Python integers automatically handle large values. The maximum possible answer is around 10^10, which easily fits in Python's integer type.
Worked Examples
Example 1
Input:
2
1 2
Frequency totals:
points[1] = 1
points[2] = 2
| i | points[i] | dp[i-2] | dp[i-1] | dp[i] |
|---|---|---|---|---|
| 1 | 1 | - | - | 1 |
| 2 | 2 | 0 | 1 | 2 |
Answer:
2
Taking value 2 is better than taking value 1. Since the values are adjacent, both cannot be chosen.
Example 2
Input:
5
2 2 2 2 2
Frequency totals:
points[2] = 10
| i | points[i] | dp[i-2] | dp[i-1] | dp[i] |
|---|---|---|---|---|
| 1 | 0 | - | - | 0 |
| 2 | 10 | 0 | 0 | 10 |
Answer:
10
This example shows why equal values must be grouped. Once value 2 is chosen, every occurrence contributes to the score.
Complexity Analysis
| Measure | Complexity | Explanation |
|---|---|---|
| Time | O(M) | One DP transition for every value from 1 to the maximum value |
| Space | O(M) | Arrays points and dp of size M + 1 |
Since M ≤ 100000, the algorithm performs only about one hundred thousand DP transitions and easily fits within both the time and memory limits.
Test Cases
# helper: run solution on input string, return output string
import sys
import io
def run(inp: str) -> str:
sys.stdin = io.StringIO(inp)
n = int(input())
a = list(map(int, input().split()))
mx = max(a)
points = [0] * (mx + 1)
for x in a:
points[x] += x
if mx == 1:
return str(points[1])
dp = [0] * (mx + 1)
dp[1] = points[1]
for i in range(2, mx + 1):
dp[i] = max(dp[i - 1], dp[i - 2] + points[i])
return str(dp[mx])
# provided sample
assert run("2\n1 2\n") == "2", "sample 1"
# minimum size
assert run("1\n1\n") == "1", "single element"
# all equal values
assert run("5\n2 2 2 2 2\n") == "10", "all equal"
# adjacent conflict
assert run("4\n1 1 2 2\n") == "4", "must choose better side"
# non-adjacent values
assert run("5\n1 3 5 7 9\n") == "25", "all values can be taken"
# classic mixed case
assert run("9\n1 2 1 3 2 2 2 3 3\n") == "10", "dp transition check"

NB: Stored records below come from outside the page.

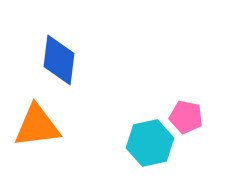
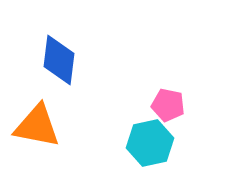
pink pentagon: moved 18 px left, 12 px up
orange triangle: rotated 18 degrees clockwise
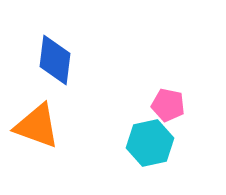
blue diamond: moved 4 px left
orange triangle: rotated 9 degrees clockwise
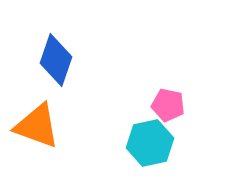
blue diamond: moved 1 px right; rotated 12 degrees clockwise
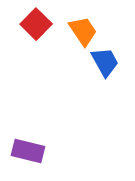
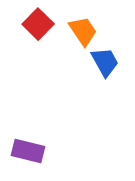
red square: moved 2 px right
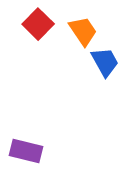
purple rectangle: moved 2 px left
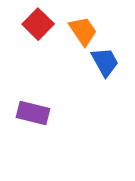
purple rectangle: moved 7 px right, 38 px up
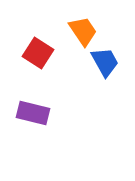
red square: moved 29 px down; rotated 12 degrees counterclockwise
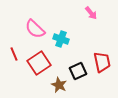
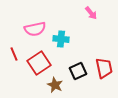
pink semicircle: rotated 55 degrees counterclockwise
cyan cross: rotated 14 degrees counterclockwise
red trapezoid: moved 2 px right, 6 px down
brown star: moved 4 px left
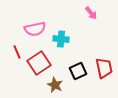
red line: moved 3 px right, 2 px up
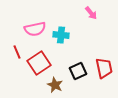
cyan cross: moved 4 px up
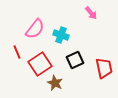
pink semicircle: rotated 40 degrees counterclockwise
cyan cross: rotated 14 degrees clockwise
red square: moved 1 px right, 1 px down
black square: moved 3 px left, 11 px up
brown star: moved 2 px up
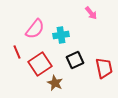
cyan cross: rotated 28 degrees counterclockwise
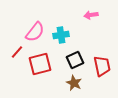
pink arrow: moved 2 px down; rotated 120 degrees clockwise
pink semicircle: moved 3 px down
red line: rotated 64 degrees clockwise
red square: rotated 20 degrees clockwise
red trapezoid: moved 2 px left, 2 px up
brown star: moved 19 px right
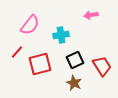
pink semicircle: moved 5 px left, 7 px up
red trapezoid: rotated 20 degrees counterclockwise
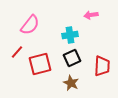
cyan cross: moved 9 px right
black square: moved 3 px left, 2 px up
red trapezoid: rotated 35 degrees clockwise
brown star: moved 3 px left
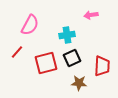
pink semicircle: rotated 10 degrees counterclockwise
cyan cross: moved 3 px left
red square: moved 6 px right, 1 px up
brown star: moved 8 px right; rotated 21 degrees counterclockwise
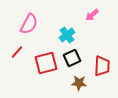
pink arrow: moved 1 px right; rotated 32 degrees counterclockwise
pink semicircle: moved 1 px left, 1 px up
cyan cross: rotated 28 degrees counterclockwise
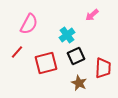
black square: moved 4 px right, 2 px up
red trapezoid: moved 1 px right, 2 px down
brown star: rotated 21 degrees clockwise
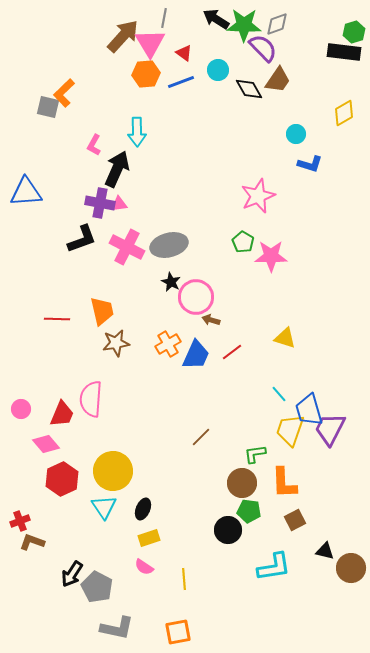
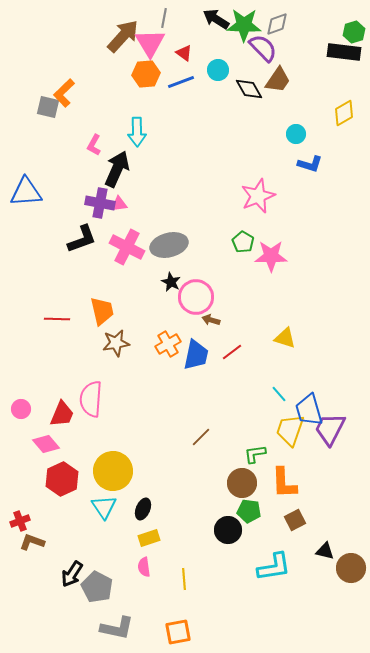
blue trapezoid at (196, 355): rotated 12 degrees counterclockwise
pink semicircle at (144, 567): rotated 48 degrees clockwise
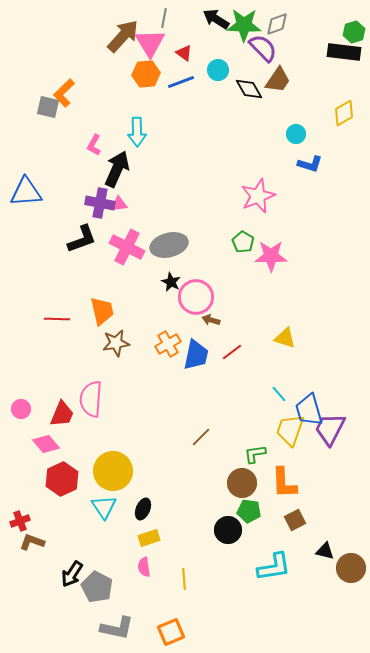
orange square at (178, 632): moved 7 px left; rotated 12 degrees counterclockwise
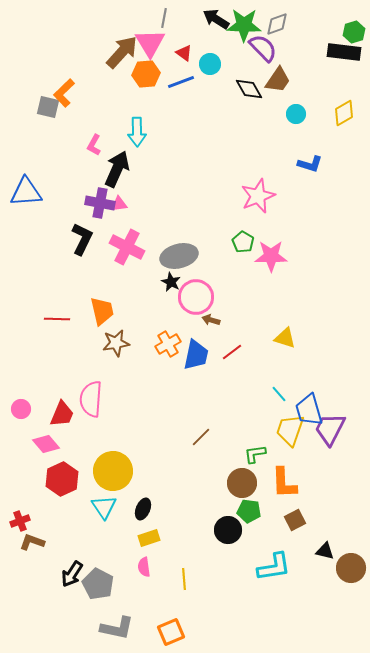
brown arrow at (123, 36): moved 1 px left, 16 px down
cyan circle at (218, 70): moved 8 px left, 6 px up
cyan circle at (296, 134): moved 20 px up
black L-shape at (82, 239): rotated 44 degrees counterclockwise
gray ellipse at (169, 245): moved 10 px right, 11 px down
gray pentagon at (97, 587): moved 1 px right, 3 px up
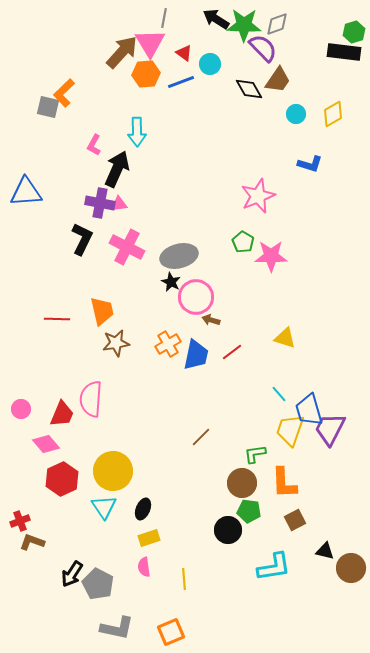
yellow diamond at (344, 113): moved 11 px left, 1 px down
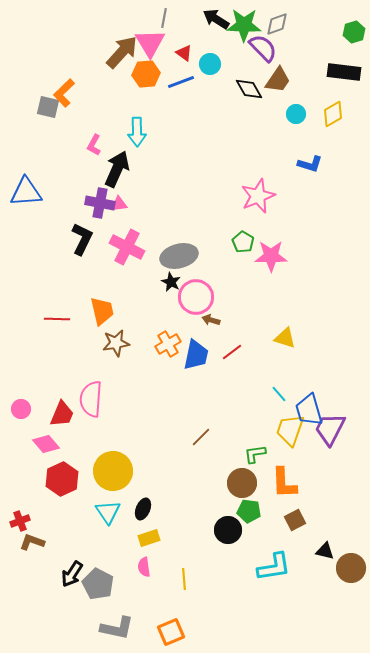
black rectangle at (344, 52): moved 20 px down
cyan triangle at (104, 507): moved 4 px right, 5 px down
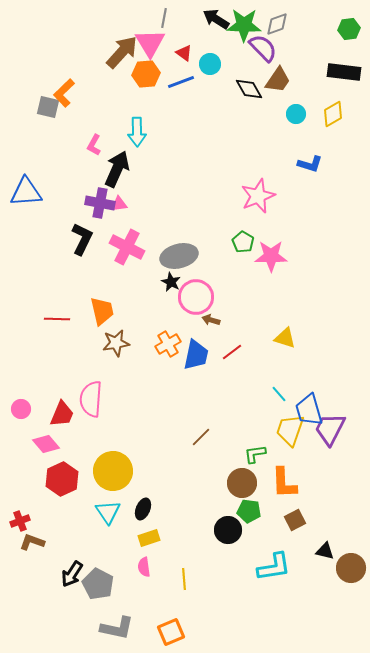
green hexagon at (354, 32): moved 5 px left, 3 px up; rotated 10 degrees clockwise
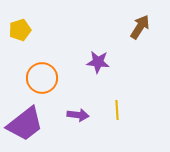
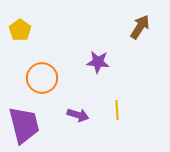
yellow pentagon: rotated 20 degrees counterclockwise
purple arrow: rotated 10 degrees clockwise
purple trapezoid: moved 1 px left, 1 px down; rotated 66 degrees counterclockwise
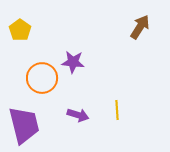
purple star: moved 25 px left
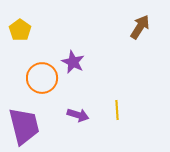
purple star: rotated 20 degrees clockwise
purple trapezoid: moved 1 px down
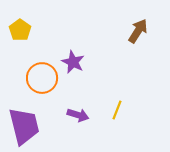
brown arrow: moved 2 px left, 4 px down
yellow line: rotated 24 degrees clockwise
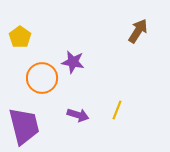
yellow pentagon: moved 7 px down
purple star: rotated 15 degrees counterclockwise
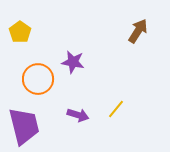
yellow pentagon: moved 5 px up
orange circle: moved 4 px left, 1 px down
yellow line: moved 1 px left, 1 px up; rotated 18 degrees clockwise
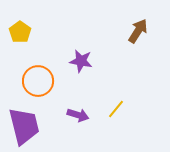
purple star: moved 8 px right, 1 px up
orange circle: moved 2 px down
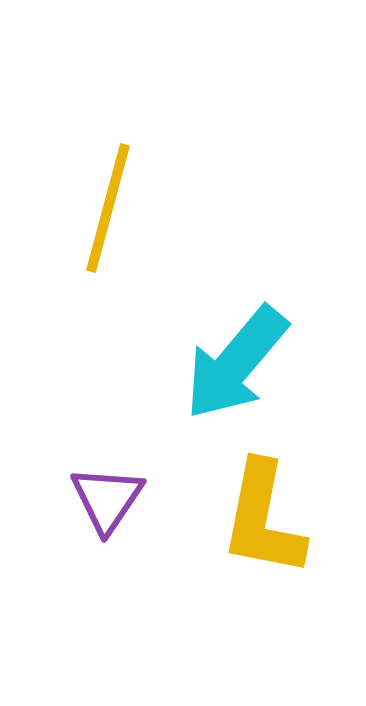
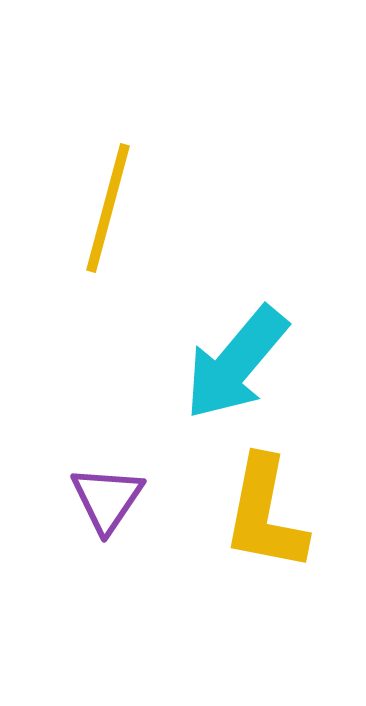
yellow L-shape: moved 2 px right, 5 px up
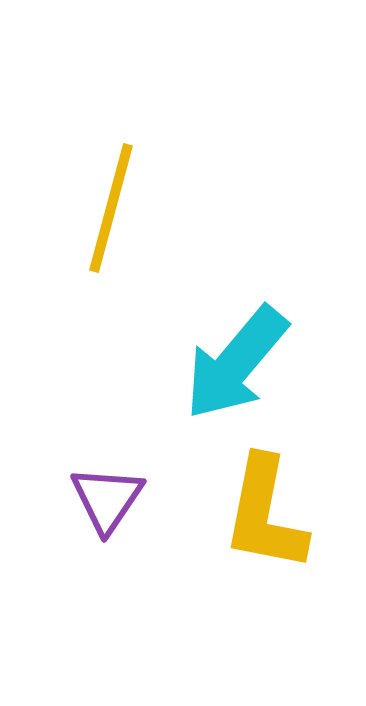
yellow line: moved 3 px right
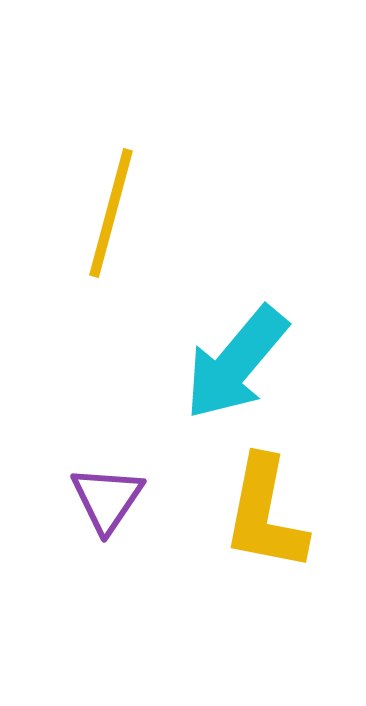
yellow line: moved 5 px down
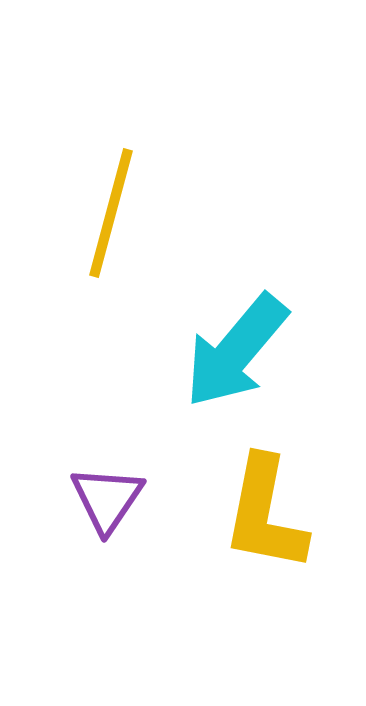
cyan arrow: moved 12 px up
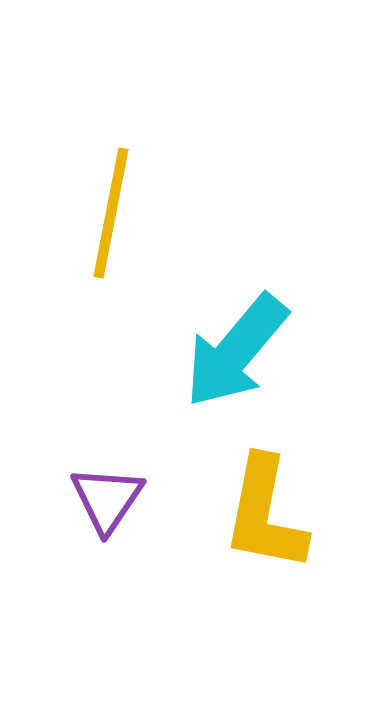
yellow line: rotated 4 degrees counterclockwise
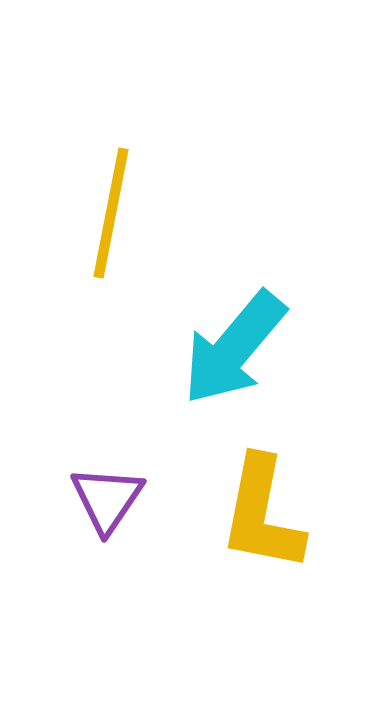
cyan arrow: moved 2 px left, 3 px up
yellow L-shape: moved 3 px left
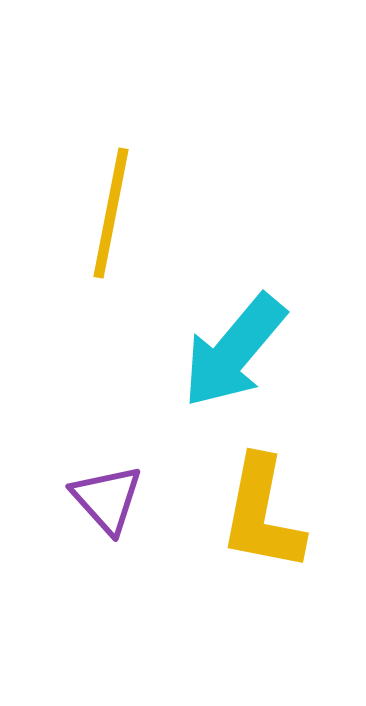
cyan arrow: moved 3 px down
purple triangle: rotated 16 degrees counterclockwise
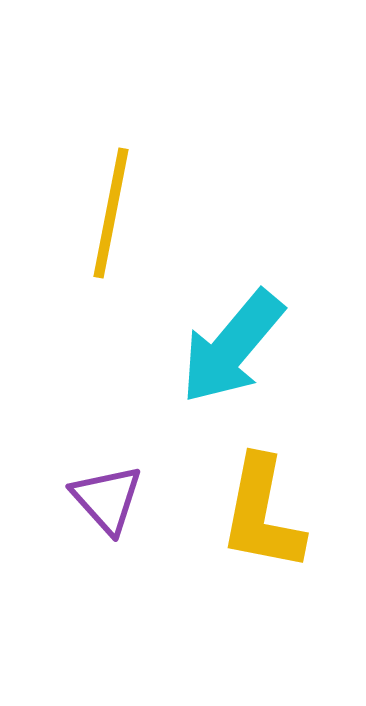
cyan arrow: moved 2 px left, 4 px up
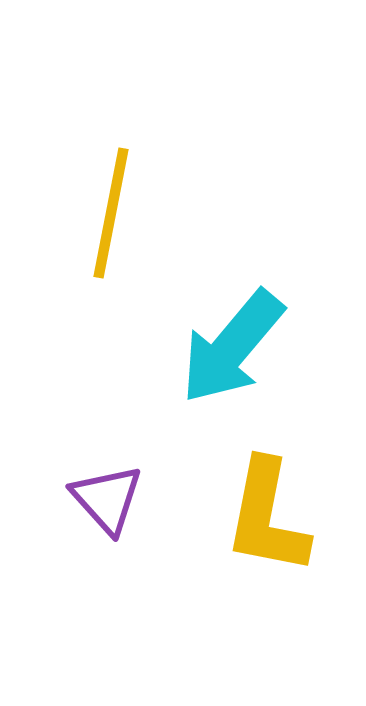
yellow L-shape: moved 5 px right, 3 px down
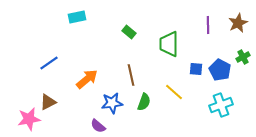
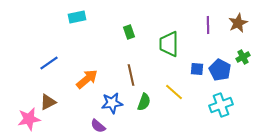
green rectangle: rotated 32 degrees clockwise
blue square: moved 1 px right
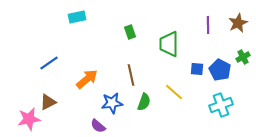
green rectangle: moved 1 px right
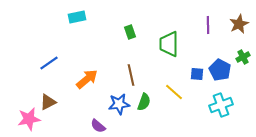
brown star: moved 1 px right, 1 px down
blue square: moved 5 px down
blue star: moved 7 px right, 1 px down
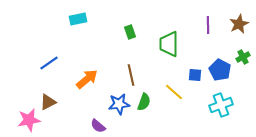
cyan rectangle: moved 1 px right, 2 px down
blue square: moved 2 px left, 1 px down
pink star: moved 1 px down
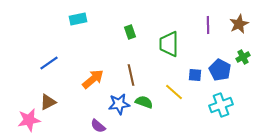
orange arrow: moved 6 px right
green semicircle: rotated 90 degrees counterclockwise
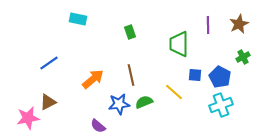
cyan rectangle: rotated 24 degrees clockwise
green trapezoid: moved 10 px right
blue pentagon: moved 7 px down
green semicircle: rotated 42 degrees counterclockwise
pink star: moved 1 px left, 2 px up
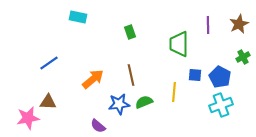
cyan rectangle: moved 2 px up
yellow line: rotated 54 degrees clockwise
brown triangle: rotated 30 degrees clockwise
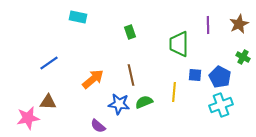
green cross: rotated 32 degrees counterclockwise
blue star: rotated 15 degrees clockwise
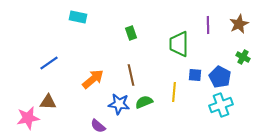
green rectangle: moved 1 px right, 1 px down
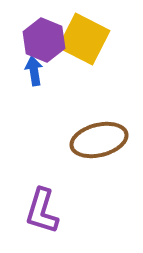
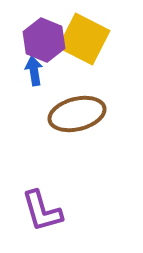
brown ellipse: moved 22 px left, 26 px up
purple L-shape: rotated 33 degrees counterclockwise
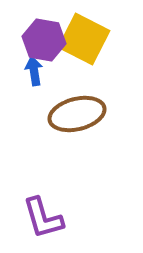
purple hexagon: rotated 12 degrees counterclockwise
purple L-shape: moved 1 px right, 7 px down
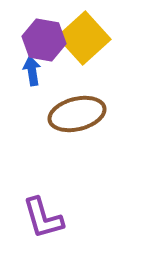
yellow square: moved 1 px up; rotated 21 degrees clockwise
blue arrow: moved 2 px left
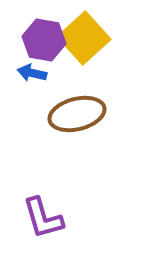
blue arrow: moved 2 px down; rotated 68 degrees counterclockwise
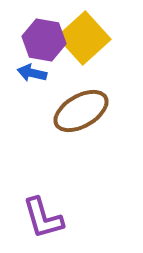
brown ellipse: moved 4 px right, 3 px up; rotated 16 degrees counterclockwise
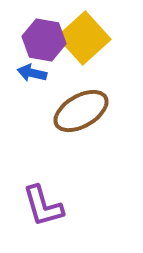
purple L-shape: moved 12 px up
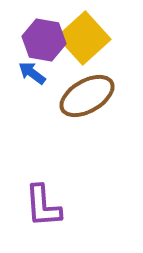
blue arrow: rotated 24 degrees clockwise
brown ellipse: moved 6 px right, 15 px up
purple L-shape: rotated 12 degrees clockwise
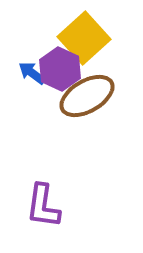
purple hexagon: moved 16 px right, 29 px down; rotated 15 degrees clockwise
purple L-shape: rotated 12 degrees clockwise
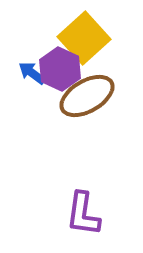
purple L-shape: moved 40 px right, 8 px down
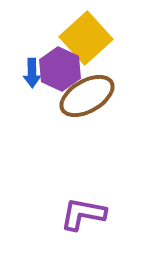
yellow square: moved 2 px right
blue arrow: rotated 128 degrees counterclockwise
purple L-shape: rotated 93 degrees clockwise
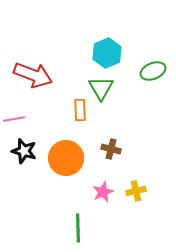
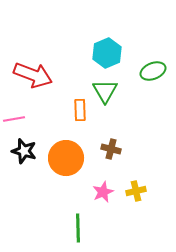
green triangle: moved 4 px right, 3 px down
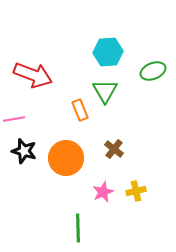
cyan hexagon: moved 1 px right, 1 px up; rotated 20 degrees clockwise
orange rectangle: rotated 20 degrees counterclockwise
brown cross: moved 3 px right; rotated 24 degrees clockwise
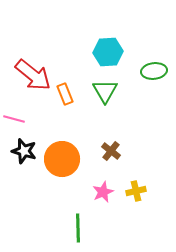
green ellipse: moved 1 px right; rotated 15 degrees clockwise
red arrow: rotated 18 degrees clockwise
orange rectangle: moved 15 px left, 16 px up
pink line: rotated 25 degrees clockwise
brown cross: moved 3 px left, 2 px down
orange circle: moved 4 px left, 1 px down
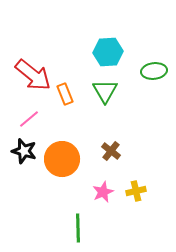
pink line: moved 15 px right; rotated 55 degrees counterclockwise
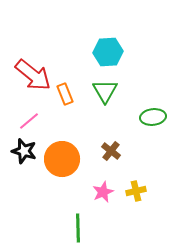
green ellipse: moved 1 px left, 46 px down
pink line: moved 2 px down
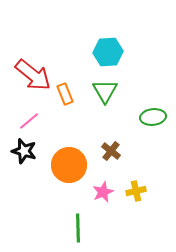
orange circle: moved 7 px right, 6 px down
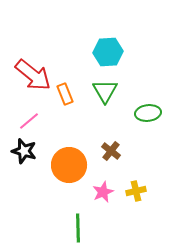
green ellipse: moved 5 px left, 4 px up
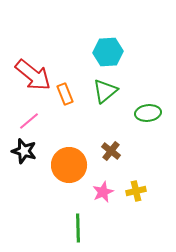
green triangle: rotated 20 degrees clockwise
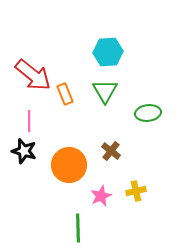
green triangle: rotated 20 degrees counterclockwise
pink line: rotated 50 degrees counterclockwise
pink star: moved 2 px left, 4 px down
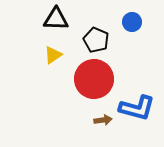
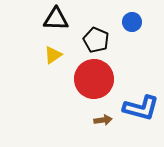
blue L-shape: moved 4 px right
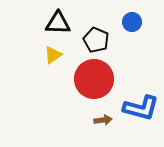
black triangle: moved 2 px right, 4 px down
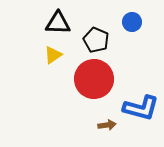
brown arrow: moved 4 px right, 5 px down
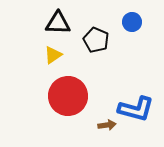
red circle: moved 26 px left, 17 px down
blue L-shape: moved 5 px left, 1 px down
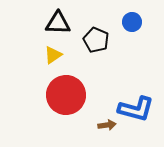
red circle: moved 2 px left, 1 px up
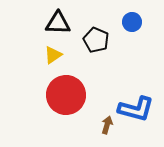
brown arrow: rotated 66 degrees counterclockwise
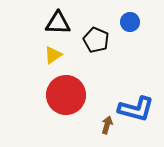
blue circle: moved 2 px left
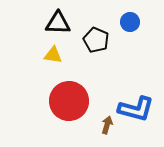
yellow triangle: rotated 42 degrees clockwise
red circle: moved 3 px right, 6 px down
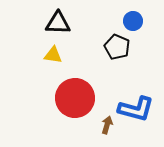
blue circle: moved 3 px right, 1 px up
black pentagon: moved 21 px right, 7 px down
red circle: moved 6 px right, 3 px up
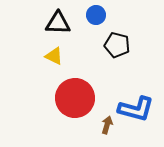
blue circle: moved 37 px left, 6 px up
black pentagon: moved 2 px up; rotated 10 degrees counterclockwise
yellow triangle: moved 1 px right, 1 px down; rotated 18 degrees clockwise
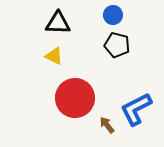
blue circle: moved 17 px right
blue L-shape: rotated 138 degrees clockwise
brown arrow: rotated 54 degrees counterclockwise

| Test input | Expected output | What it validates |
|---|---|---|
1 / 1 |
1 |
Smallest valid input |
5 / 2 2 2 2 2 |
10 |
All occurrences of one value are collected |
4 / 1 1 2 2 |
4 |
Adjacent values conflict |
5 / 1 3 5 7 9 |
25 |
Non-adjacent values can all be chosen |
9 / 1 2 1 3 2 2 2 3 3 |
10 |
General DP behavior |
Edge Cases
Consider:
3
2 2 2
The aggregated score is:
points[2] = 6
The DP computes:
dp[1] = 0
dp[2] = max(0, 6) = 6
The output is 6, correctly collecting every occurrence of value 2.
Consider:
4
1 1 2 2
The totals become:
points[1] = 2
points[2] = 4
The DP computes:
dp[1] = 2
dp[2] = max(2, 4) = 4
The output is 4. The algorithm correctly recognizes that taking all 2s is better than taking all 1s.
Consider:
5
1 3 5 7 9
The totals are:
points[1] = 1
points[3] = 3
points[5] = 5
points[7] = 7
points[9] = 9
All intermediate values have contribution zero. The recurrence repeatedly takes every non-conflicting value, producing:
1 + 3 + 5 + 7 + 9 = 25
The output is 25, showing that gaps between values are handled naturally by the DP.